Ask HN: How to learn to write a compiler and interpreter?
46 points| lala_lala | 7 years ago
I am in my late 30s without a formal CS education. I write software for a living and have this itch to learn to write a compiler / interpreter.
DO I have to take any courses (e.g. Discrete Maths, Automata Theory) in order to do it?
Do I have to take any courses? If so, do you have recommendations for those as online courses?
I really want to do this in 2019 but the thought that I have to study Maths, then Automata, maybe OS, then Compilers sounds like a long path.
Is there who has learned to write compiler / interpreter without CS background? How did you do it?
stephen82|7 years ago
The you can read more formal CS book for the sake of covering the necessary theory.
Another suggestion would be to check the source code of various SQL databases, such as SQLite3 and PostgreSQL.
Also, I would suggest to read lots of lots of source code from github.

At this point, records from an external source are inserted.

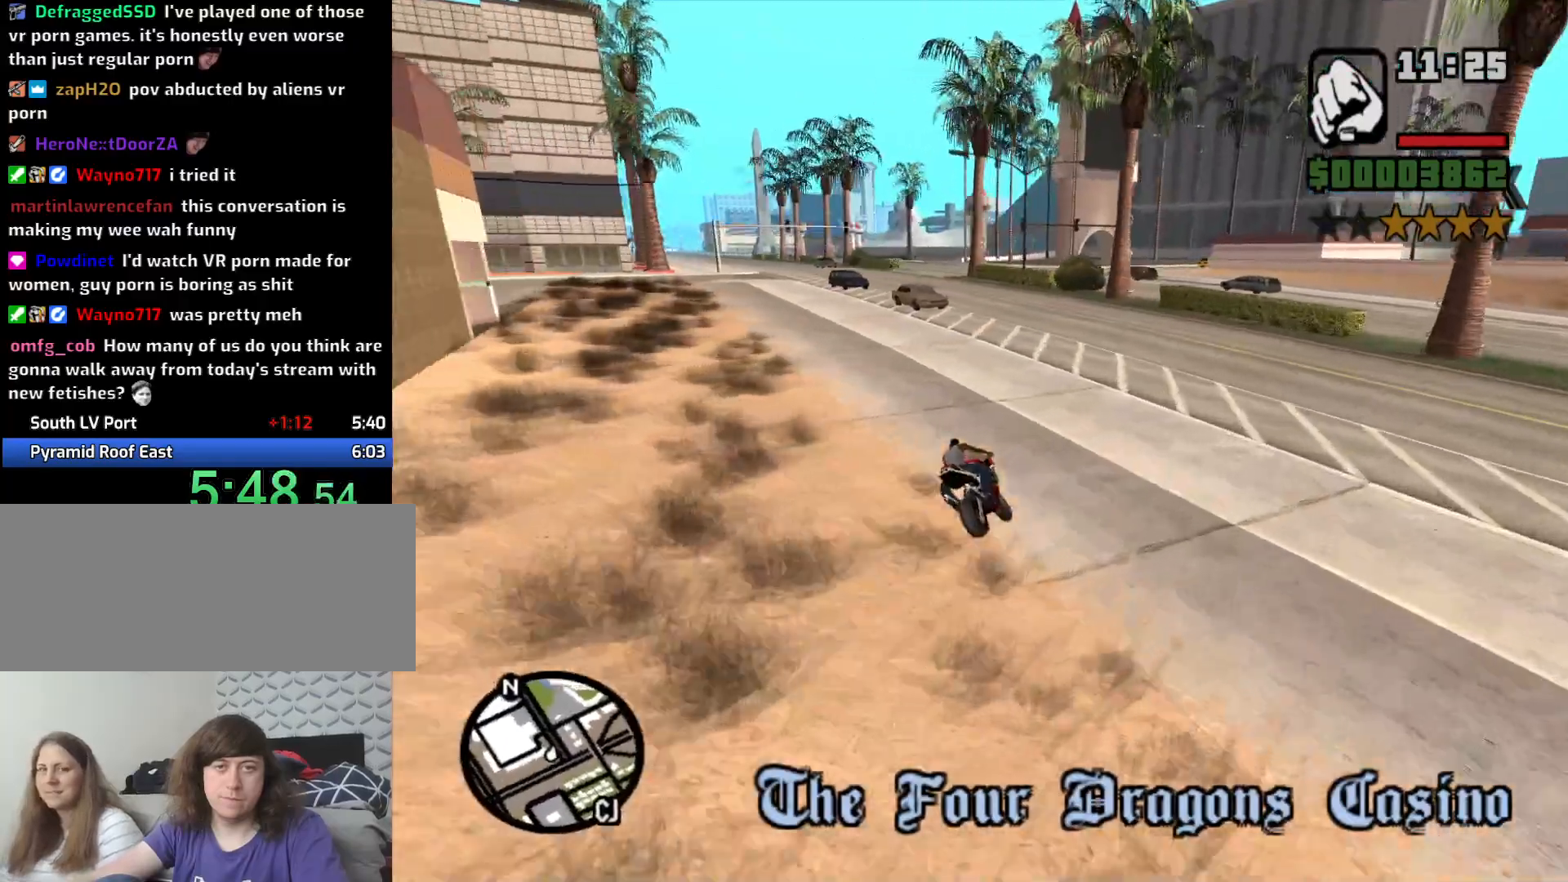
{"keys": ["a", "w"], "mouse": [], "events": [[66, "2", "down"], [100, "2", "up"], [250, "2", "down"], [300, "2", "up"], [450, "2", "down"], [500, "2", "up"]]}
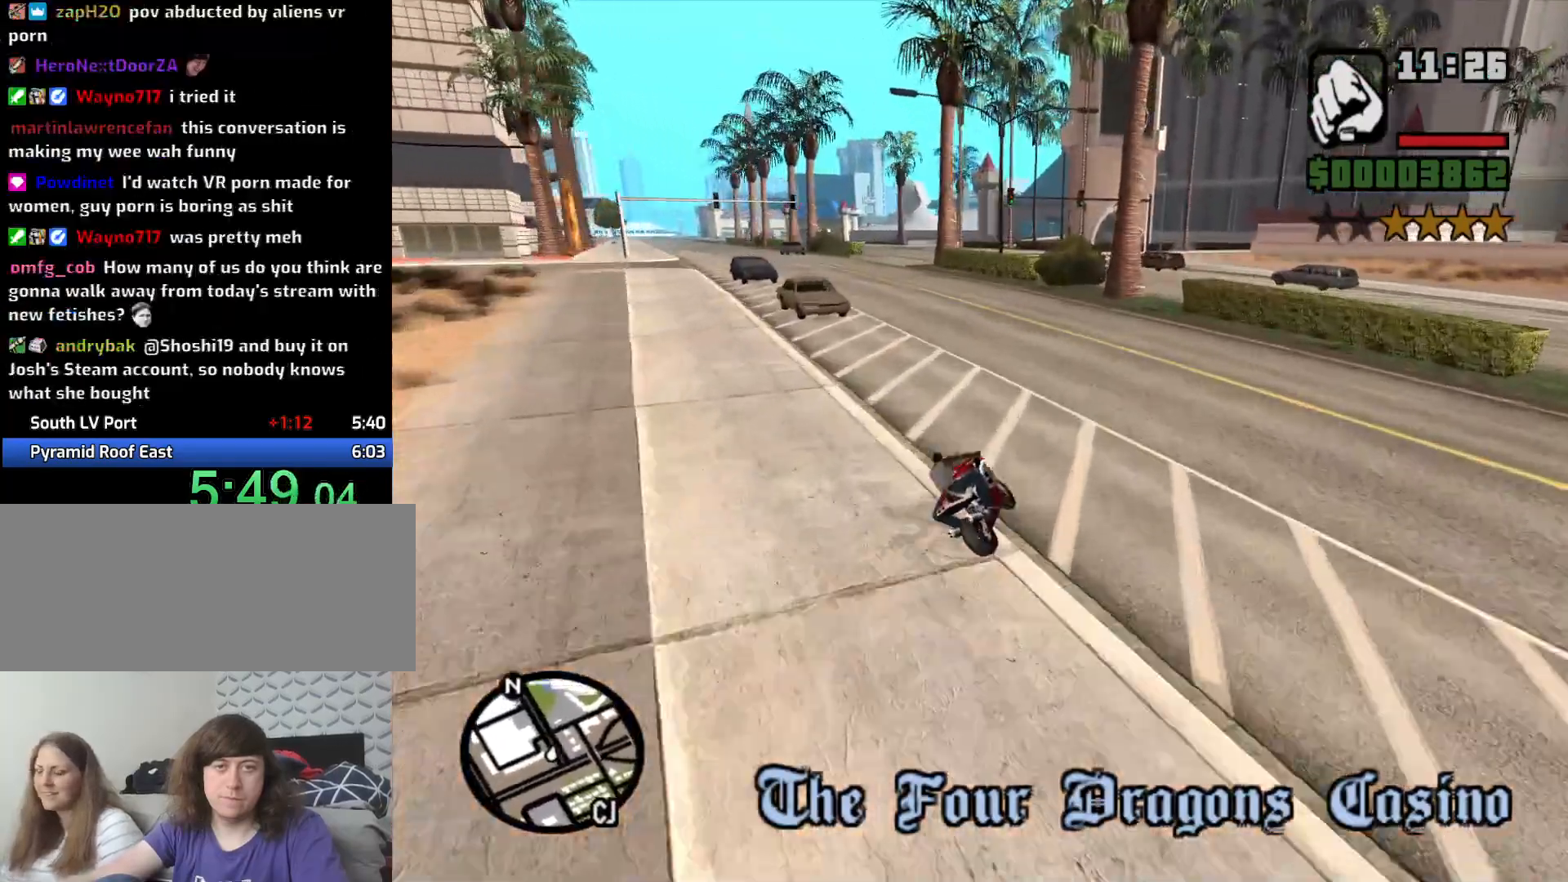
{"keys": ["2", "w"], "mouse": [], "events": [[83, "2", "down"], [216, "2", "up"], [316, "2", "down"], [366, "a", "up"], [400, "2", "up"], [450, "2", "down"]]}
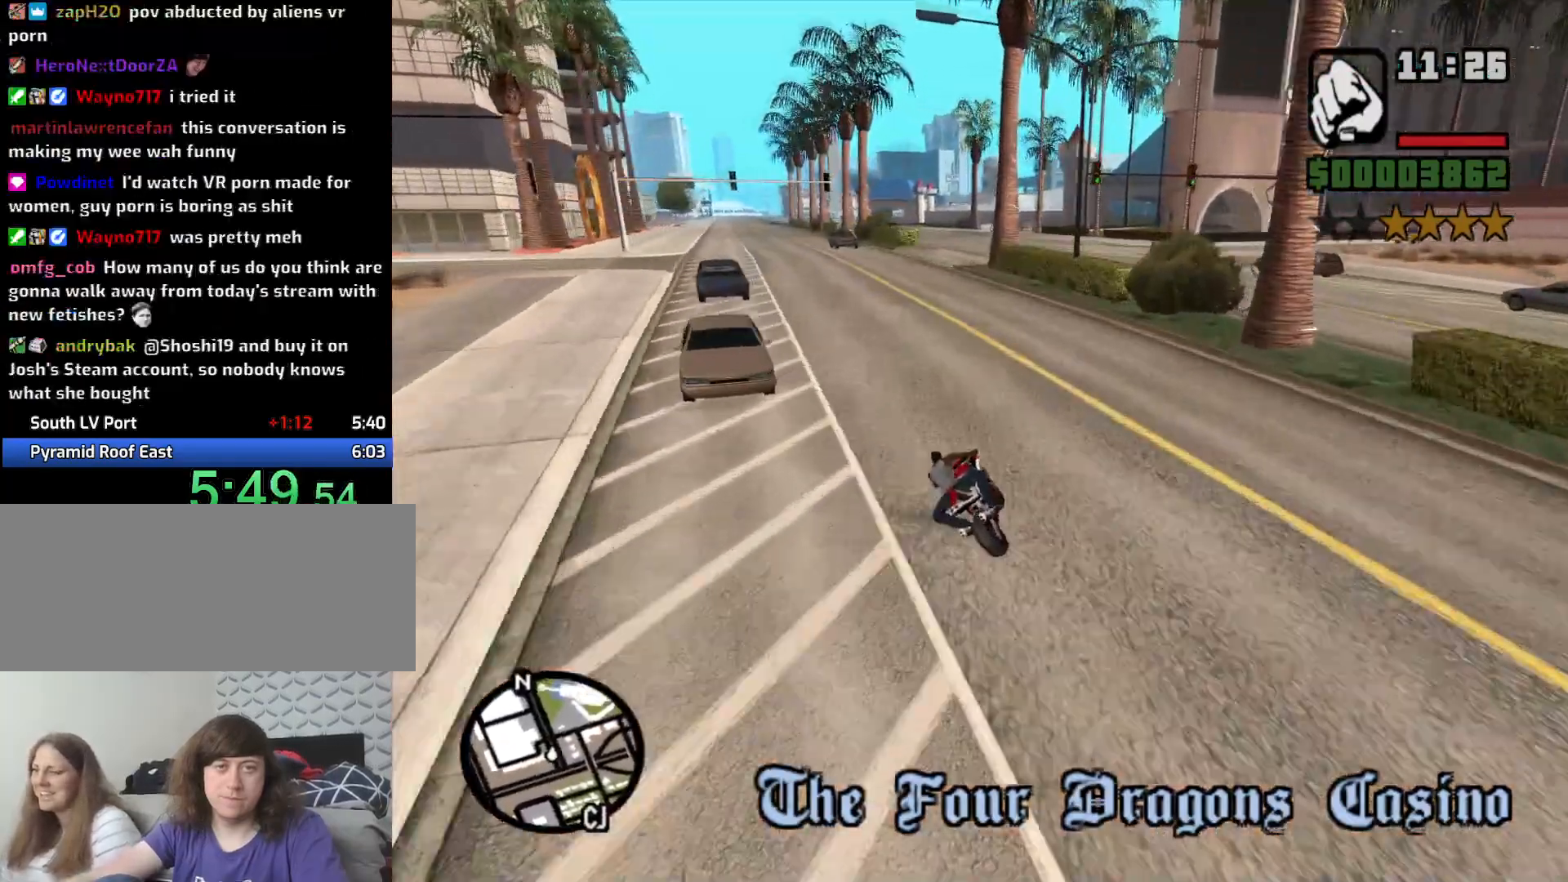
{"keys": ["w"], "mouse": [], "events": [[100, "2", "up"], [150, "2", "down"], [150, "a", "down"], [233, "2", "up"], [316, "a", "up"], [366, "2", "down"], [416, "2", "up"]]}
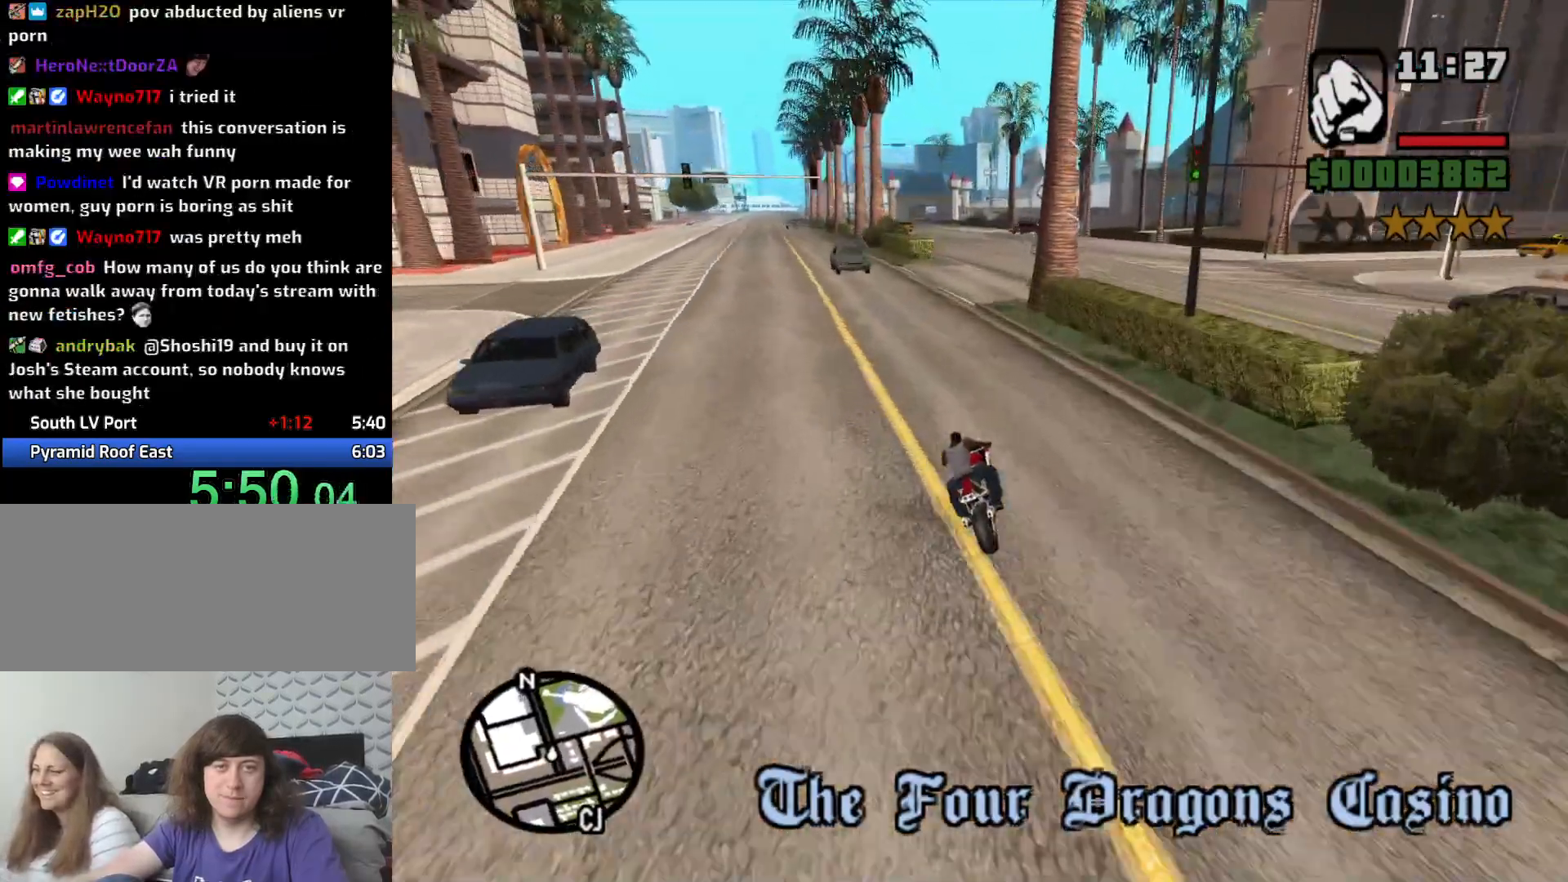
{"keys": ["w"], "mouse": [], "events": [[16, "2", "down"], [166, "2", "up"], [200, "2", "down"], [300, "2", "up"], [400, "2", "down"], [483, "2", "up"]]}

Here is a short list of suggestions:
WaltPurvis|7 years ago
Writing An Interpreter In Go https://amzn.to/2FYwwiQ
Writing A Compiler In Go https://amzn.to/2sLilph
ablerman|7 years ago
http://craftinginterpreters.com/
lala_lala|7 years ago
shoo|7 years ago
ksherlock|7 years ago
You have a text file. You break it up into tokens (numbers, strings, keywords, operators, etc) . You assemble the tokens into a structured tree (statements, expressions, etc). Then you walk the tree and generate code (for a compiler) or execute it (for an interpreter). That's it. Really.
Every other week, somebody posts a tutorial to HN about writing a lisp interpreter in javascript. or go. or python. or rust. or lisp. If you can't wait, Let's Build a Compiler by Jack Crenshaw is an oldie but a goodie.
https://compilers.iecc.com/crenshaw/
shoo|7 years ago
> Maths, then Automata, maybe OS,
i don't think any of these are a requirement for building a simple compiler.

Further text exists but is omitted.